Molecular Determinants of Per- and Polyfluoroalkyl Substances Binding to Estrogen Receptors

Abstract

Per- and polyfluoroalkyl substances (PFAS) are environmentally persistent organofluorines linked to cancer, organ dysfunction, and other health problems. This study used quantitative structure–property relationship (QSPR) and quantitative structure–activity relationship (QSAR) modeling to examine the binding of PFAS to estrogen receptor alpha (ERα) and beta (ERβ). Molecular docking of 14,591 PFAS compounds was performed, and docking scores were used as a measure of receptor affinity.

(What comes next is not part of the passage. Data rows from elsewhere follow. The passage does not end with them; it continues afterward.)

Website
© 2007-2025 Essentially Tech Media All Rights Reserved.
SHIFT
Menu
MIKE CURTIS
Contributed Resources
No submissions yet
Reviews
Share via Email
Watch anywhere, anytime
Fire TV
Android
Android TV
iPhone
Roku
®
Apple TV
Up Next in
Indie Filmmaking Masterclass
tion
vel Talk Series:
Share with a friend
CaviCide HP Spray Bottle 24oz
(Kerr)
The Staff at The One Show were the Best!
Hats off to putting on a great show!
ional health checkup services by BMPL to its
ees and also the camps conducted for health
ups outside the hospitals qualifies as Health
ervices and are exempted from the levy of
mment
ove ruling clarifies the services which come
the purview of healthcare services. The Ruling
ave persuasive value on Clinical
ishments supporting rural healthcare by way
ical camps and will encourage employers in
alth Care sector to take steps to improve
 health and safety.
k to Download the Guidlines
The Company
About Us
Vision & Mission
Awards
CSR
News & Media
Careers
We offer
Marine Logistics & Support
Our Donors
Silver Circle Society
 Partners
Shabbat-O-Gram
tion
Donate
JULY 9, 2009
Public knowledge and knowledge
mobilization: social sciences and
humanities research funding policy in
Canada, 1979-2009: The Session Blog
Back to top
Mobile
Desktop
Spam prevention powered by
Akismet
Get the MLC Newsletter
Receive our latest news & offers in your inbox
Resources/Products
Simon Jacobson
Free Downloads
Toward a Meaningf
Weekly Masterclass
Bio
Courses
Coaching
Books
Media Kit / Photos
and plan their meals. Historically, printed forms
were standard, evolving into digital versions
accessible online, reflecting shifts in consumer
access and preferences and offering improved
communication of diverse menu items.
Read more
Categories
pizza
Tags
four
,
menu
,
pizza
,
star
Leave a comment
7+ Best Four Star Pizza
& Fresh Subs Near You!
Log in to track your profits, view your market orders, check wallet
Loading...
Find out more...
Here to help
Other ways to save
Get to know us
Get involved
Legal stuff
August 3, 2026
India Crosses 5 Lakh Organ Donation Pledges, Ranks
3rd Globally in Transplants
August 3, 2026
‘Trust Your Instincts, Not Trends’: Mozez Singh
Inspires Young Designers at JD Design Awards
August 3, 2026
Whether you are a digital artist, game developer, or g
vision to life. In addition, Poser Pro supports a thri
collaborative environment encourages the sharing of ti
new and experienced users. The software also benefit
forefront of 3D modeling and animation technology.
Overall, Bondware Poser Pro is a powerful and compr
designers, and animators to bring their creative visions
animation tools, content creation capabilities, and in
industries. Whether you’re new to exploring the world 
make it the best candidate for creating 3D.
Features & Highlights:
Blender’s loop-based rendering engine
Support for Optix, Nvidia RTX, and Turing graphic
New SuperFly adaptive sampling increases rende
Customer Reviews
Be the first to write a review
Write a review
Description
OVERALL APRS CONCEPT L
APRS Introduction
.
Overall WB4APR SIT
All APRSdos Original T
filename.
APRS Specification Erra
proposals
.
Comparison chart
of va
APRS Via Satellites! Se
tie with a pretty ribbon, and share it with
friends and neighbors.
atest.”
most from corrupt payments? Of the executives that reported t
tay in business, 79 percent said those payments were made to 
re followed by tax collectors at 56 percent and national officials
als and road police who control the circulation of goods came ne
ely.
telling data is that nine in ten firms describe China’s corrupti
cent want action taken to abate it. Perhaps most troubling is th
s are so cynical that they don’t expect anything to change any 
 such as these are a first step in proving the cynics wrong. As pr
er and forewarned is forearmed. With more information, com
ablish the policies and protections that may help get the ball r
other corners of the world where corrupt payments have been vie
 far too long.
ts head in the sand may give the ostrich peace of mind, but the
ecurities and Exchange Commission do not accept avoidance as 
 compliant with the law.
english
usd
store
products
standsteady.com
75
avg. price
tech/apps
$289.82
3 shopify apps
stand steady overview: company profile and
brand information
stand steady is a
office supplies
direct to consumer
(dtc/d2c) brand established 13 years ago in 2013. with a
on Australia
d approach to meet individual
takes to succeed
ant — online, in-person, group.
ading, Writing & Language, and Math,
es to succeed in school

QSPR models were built for two datasets: the ERα and ERβ top binders (TBs), and a set of commonly exposed (CE) PFAS. These models quantified how chemical descriptors influence binding affinity. Across the models, higher density and electrophilicity indicated positive correlations with affinity, while surface tension indicated negative correlations. Electrostatic descriptors, including HOMO energy and positive Fukui index (F+ max), were part of the models but showed inconsistent trends. The CE QSPR models displayed correlations that conflicted with those of the TB models. Following QSPR analysis, 66 QSAR models were developed using a mix of top binders and experimental data. These models achieved strong performance, with R2 values averaging 0.95 for training sets and 0.78 for test sets, that indicated reliable predictive ability. To improve generalizability, large-set QSAR models were created for each receptor. After outlier removal, these models reached R2 values of 0.68–0.71, which supports their use in screening structurally diverse PFAS. Overall, QSPR and QSAR analyses reveal key chemical features that influence PFAS–ER binding. This predictive approach provides a scalable framework to assess the binding interactions of structurally diverse PFAS to ERs and other nuclear receptors. All the codes, data, and the GUI visualization of the results are freely available at sivaGU/QSPR-QSAR-Molecular-Visualization-Tool.